Mr. Miller: Right. I used to get really upset with the bogeyman of the military industrial complex. It’s so easy. It just highlights what President Eisenhower was talking about. Here’s the big revelation for me. I used to get angry about it.

“How could we have a system, where we have five major defense companies that make oodles and oodles of money beyond all human understanding, and we have these small startup tech companies that have these incredible technologies and ideas that can’t break through?”

Then, I’m not angry anymore, and it’s been very helpful for me. I sleep a lot better at night now, because the defense prime contractors are doing exactly what the incentive structure is set up to do. We have to change the incentive structure. That’s why I talk about reducing spending.

There doesn’t have to be these hard choices about weapon systems, procurement, and how we do business when there’s literally trucks full of money. It’s been freeing in some ways, and I’m not so angry anymore. They’re doing exactly what they should be doing in a free market.

But it’s not a free market for military equipment. That’s my point, is we need to establish a new incentive structure to break through that. That will result in different operating concepts, different weapon systems and different ways of thinking that, in the long run, will end up saving American lives, or at least those in our armed forces.

Mr. Jekielek: Listen, I have you here in this seat.

Mr. Miller: It’s the hot seat, Jan, am I sweating?

Mr. Jekielek: People keep talking to me about the Chinese spy balloon that got shot down, and everything associated with that. Most recently, we learned that, actually this balloon was tracked from the moment it was launched in China. What happened with this whole situation? How do you explain this?

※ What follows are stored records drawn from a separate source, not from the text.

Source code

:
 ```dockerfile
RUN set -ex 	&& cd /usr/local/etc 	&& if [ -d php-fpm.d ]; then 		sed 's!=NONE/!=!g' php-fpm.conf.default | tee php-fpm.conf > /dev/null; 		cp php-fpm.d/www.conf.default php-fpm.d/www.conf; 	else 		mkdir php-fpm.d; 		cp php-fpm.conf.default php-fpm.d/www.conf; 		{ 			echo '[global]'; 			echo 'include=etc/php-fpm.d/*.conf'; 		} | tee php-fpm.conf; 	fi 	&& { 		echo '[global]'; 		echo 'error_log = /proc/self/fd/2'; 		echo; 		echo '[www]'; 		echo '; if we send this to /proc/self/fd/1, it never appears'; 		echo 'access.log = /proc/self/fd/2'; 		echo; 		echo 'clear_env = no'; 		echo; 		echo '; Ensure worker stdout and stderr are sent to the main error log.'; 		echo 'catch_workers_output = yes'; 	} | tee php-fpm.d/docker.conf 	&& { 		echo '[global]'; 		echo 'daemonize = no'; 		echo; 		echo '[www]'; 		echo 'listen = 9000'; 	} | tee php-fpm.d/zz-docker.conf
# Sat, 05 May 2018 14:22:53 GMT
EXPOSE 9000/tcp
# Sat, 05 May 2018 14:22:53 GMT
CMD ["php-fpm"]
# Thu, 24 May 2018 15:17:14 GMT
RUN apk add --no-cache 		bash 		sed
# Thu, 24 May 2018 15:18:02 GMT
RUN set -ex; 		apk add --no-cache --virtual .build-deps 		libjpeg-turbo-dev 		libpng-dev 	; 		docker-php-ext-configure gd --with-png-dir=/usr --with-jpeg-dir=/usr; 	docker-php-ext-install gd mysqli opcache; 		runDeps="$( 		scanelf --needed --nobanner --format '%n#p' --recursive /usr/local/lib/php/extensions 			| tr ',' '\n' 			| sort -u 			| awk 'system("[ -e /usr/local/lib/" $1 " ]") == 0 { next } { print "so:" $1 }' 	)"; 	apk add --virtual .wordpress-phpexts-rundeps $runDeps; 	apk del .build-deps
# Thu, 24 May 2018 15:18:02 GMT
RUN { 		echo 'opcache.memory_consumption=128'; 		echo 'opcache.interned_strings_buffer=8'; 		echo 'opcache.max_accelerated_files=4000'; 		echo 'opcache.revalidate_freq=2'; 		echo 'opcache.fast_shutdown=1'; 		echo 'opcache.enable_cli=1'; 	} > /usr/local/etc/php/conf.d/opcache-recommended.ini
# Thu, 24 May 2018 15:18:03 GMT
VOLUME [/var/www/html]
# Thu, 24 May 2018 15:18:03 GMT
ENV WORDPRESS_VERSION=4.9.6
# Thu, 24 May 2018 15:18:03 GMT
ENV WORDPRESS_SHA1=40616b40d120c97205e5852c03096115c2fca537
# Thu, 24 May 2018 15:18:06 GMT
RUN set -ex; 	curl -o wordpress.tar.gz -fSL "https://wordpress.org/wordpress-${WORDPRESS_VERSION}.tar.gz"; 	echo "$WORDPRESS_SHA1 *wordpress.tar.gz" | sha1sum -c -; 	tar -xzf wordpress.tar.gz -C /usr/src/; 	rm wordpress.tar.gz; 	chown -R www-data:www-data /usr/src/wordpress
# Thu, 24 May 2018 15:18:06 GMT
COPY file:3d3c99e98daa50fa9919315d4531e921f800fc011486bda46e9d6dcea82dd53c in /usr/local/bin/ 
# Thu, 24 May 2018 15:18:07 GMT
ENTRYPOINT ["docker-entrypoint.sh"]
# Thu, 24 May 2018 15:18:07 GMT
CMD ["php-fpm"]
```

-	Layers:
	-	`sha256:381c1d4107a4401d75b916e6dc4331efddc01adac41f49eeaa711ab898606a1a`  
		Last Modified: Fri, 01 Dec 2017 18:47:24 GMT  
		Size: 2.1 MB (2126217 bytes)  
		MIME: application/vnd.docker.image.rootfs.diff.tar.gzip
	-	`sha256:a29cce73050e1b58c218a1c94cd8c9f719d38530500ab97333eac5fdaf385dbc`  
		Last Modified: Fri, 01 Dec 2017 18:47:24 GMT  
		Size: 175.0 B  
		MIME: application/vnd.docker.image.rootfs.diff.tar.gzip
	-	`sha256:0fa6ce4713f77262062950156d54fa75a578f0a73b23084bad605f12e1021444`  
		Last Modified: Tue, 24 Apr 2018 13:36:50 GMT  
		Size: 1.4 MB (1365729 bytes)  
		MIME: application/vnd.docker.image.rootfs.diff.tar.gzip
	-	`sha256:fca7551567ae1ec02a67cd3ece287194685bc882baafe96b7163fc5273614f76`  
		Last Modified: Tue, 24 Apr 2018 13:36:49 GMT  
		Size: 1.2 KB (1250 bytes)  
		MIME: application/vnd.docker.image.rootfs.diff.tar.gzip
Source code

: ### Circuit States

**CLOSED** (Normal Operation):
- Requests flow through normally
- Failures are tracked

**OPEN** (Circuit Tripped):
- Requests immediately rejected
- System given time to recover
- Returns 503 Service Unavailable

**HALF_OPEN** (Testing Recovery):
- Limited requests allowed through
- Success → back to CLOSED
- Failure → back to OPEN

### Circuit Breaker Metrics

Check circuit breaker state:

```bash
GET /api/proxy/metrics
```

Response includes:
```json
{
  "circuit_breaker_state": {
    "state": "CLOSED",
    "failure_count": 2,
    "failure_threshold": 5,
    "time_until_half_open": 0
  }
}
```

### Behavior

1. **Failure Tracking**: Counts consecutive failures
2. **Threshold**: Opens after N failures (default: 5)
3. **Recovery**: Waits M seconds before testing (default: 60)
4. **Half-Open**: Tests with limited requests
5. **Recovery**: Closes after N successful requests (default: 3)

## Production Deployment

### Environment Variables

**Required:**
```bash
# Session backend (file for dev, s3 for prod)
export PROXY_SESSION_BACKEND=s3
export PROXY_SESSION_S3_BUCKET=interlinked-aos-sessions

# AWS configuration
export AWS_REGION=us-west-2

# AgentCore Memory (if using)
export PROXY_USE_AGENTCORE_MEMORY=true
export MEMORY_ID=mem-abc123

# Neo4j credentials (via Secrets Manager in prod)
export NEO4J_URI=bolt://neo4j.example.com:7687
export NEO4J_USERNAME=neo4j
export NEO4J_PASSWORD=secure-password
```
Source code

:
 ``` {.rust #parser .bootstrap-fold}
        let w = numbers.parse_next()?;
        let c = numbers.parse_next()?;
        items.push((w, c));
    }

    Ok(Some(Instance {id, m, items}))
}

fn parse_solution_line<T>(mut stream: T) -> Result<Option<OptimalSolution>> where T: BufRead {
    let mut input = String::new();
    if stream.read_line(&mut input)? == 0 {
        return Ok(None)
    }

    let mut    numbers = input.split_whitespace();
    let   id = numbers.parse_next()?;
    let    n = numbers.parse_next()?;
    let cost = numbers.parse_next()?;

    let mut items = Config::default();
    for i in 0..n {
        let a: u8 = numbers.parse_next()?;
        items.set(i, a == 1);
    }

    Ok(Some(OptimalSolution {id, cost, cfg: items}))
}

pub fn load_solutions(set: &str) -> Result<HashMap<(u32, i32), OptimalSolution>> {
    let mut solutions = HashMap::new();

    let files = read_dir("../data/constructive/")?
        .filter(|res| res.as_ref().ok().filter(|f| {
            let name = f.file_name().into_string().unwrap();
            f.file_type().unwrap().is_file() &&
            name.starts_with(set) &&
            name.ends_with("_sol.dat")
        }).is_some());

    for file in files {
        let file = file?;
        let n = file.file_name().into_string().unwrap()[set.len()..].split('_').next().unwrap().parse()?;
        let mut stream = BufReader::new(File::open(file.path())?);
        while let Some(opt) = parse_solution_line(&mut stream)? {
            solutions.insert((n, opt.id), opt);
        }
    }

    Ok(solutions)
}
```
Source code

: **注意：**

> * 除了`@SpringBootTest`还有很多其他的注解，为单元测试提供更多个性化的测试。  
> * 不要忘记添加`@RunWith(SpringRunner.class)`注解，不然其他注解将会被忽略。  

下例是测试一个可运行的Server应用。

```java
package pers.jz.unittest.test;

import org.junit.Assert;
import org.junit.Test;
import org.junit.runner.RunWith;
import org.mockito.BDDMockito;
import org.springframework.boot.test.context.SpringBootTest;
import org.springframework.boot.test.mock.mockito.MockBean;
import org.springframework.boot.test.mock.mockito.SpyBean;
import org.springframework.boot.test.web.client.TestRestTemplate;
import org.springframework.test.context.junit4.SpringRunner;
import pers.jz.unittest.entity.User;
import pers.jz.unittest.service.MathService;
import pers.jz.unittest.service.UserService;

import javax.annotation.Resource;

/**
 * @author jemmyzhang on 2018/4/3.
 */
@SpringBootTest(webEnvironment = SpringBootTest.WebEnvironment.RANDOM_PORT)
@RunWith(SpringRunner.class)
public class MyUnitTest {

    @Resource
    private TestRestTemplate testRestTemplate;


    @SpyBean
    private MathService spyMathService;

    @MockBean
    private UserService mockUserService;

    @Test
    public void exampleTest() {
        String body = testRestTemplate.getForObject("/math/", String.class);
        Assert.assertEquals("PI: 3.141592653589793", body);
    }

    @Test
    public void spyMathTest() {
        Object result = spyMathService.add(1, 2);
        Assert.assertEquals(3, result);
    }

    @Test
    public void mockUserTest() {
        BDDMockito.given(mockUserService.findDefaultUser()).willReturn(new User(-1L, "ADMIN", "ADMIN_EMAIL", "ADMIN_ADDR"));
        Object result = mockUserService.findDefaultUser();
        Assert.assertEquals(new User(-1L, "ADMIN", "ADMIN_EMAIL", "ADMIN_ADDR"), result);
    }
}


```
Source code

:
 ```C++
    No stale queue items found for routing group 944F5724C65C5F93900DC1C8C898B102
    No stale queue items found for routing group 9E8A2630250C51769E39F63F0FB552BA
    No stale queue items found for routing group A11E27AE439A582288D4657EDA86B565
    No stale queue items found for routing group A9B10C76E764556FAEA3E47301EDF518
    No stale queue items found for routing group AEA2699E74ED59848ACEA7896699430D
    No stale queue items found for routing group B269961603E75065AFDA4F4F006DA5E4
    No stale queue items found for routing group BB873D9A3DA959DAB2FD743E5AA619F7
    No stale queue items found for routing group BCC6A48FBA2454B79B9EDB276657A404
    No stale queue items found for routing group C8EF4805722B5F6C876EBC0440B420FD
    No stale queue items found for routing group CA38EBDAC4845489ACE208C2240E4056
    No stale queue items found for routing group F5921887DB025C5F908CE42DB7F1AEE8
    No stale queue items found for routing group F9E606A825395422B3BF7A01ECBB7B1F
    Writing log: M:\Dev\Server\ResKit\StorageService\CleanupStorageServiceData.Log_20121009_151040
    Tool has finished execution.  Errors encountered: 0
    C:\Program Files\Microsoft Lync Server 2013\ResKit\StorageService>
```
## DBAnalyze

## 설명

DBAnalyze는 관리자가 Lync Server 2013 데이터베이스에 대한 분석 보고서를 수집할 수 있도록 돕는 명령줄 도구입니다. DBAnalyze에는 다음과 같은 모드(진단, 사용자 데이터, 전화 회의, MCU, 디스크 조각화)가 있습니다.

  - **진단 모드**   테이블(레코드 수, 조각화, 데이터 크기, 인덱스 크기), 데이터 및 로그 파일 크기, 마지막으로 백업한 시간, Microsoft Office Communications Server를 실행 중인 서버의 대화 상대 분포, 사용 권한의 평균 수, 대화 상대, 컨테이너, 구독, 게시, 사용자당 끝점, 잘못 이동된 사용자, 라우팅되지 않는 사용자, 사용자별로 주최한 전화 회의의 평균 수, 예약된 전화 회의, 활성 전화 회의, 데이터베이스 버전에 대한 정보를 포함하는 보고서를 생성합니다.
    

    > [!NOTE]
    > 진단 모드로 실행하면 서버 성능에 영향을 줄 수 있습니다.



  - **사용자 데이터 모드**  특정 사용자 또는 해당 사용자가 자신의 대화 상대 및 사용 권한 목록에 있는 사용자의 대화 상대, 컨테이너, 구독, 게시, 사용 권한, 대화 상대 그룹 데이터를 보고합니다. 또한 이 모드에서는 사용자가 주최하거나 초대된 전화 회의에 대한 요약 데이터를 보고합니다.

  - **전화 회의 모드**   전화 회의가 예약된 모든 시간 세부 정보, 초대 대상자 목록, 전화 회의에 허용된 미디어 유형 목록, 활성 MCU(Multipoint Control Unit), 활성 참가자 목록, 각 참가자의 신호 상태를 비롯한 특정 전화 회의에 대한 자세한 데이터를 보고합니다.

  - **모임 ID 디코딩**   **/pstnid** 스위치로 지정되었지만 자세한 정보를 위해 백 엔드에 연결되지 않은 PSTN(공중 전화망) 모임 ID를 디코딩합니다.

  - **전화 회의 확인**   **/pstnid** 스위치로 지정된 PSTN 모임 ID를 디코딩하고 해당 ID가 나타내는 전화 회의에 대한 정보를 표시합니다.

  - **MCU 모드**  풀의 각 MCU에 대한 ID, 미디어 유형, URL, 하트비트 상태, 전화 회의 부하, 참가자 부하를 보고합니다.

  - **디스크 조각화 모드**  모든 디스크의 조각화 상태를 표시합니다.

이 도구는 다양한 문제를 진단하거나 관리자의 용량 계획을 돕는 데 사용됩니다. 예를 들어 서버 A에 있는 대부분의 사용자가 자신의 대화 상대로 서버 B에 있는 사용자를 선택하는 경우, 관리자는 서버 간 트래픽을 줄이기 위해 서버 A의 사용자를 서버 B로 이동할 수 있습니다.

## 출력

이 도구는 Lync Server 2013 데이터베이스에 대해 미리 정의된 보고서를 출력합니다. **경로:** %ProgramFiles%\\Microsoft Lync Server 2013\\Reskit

Mr. Miller: How do I explain this? I can’t, right now. I’m like the rest of America. I’m like, “What is going on here?” The president gets what’s called best military advice from the chairman, the senior ranking military officer. He’s called the Chairman of the Joint Chiefs of Staff. His counterpart, the person that his boss is, is the Secretary of Defense. That’s the position I held. What was the best military advice they provided to the president? Either he didn’t follow it, or he did follow it.

If he did follow it, that resulted in a shoot-down after the spy balloon went all the way across America. I know what they’re going to say, “We collected all sorts of great intelligence on them.” I talk about this in the book, about the intelligence community, about how it’s become unmoored from civilian oversight and control. I really want to learn more about that, because I don’t know how to answer your question. At this point, we should be able to answer the question, I would argue.

Here’s the other one that really bugs me. You triggered me on this one. A trillion dollars, and we cannot take control of a balloon without having to send up a $100-million fighter plane and shoot a $400,000 missile. That’s the cost curve I’m talking about. That’s what the Chinese expect us to do, that we will bankrupt ourselves.

We have all these exquisite weapons systems and we have so few of them. War is changing. We’re going from exquisite, expensive stuff with very few of them. We’re going back. You’re seeing it in Ukraine right now, with unmanned aerial systems or uncrewed aerial systems and other things.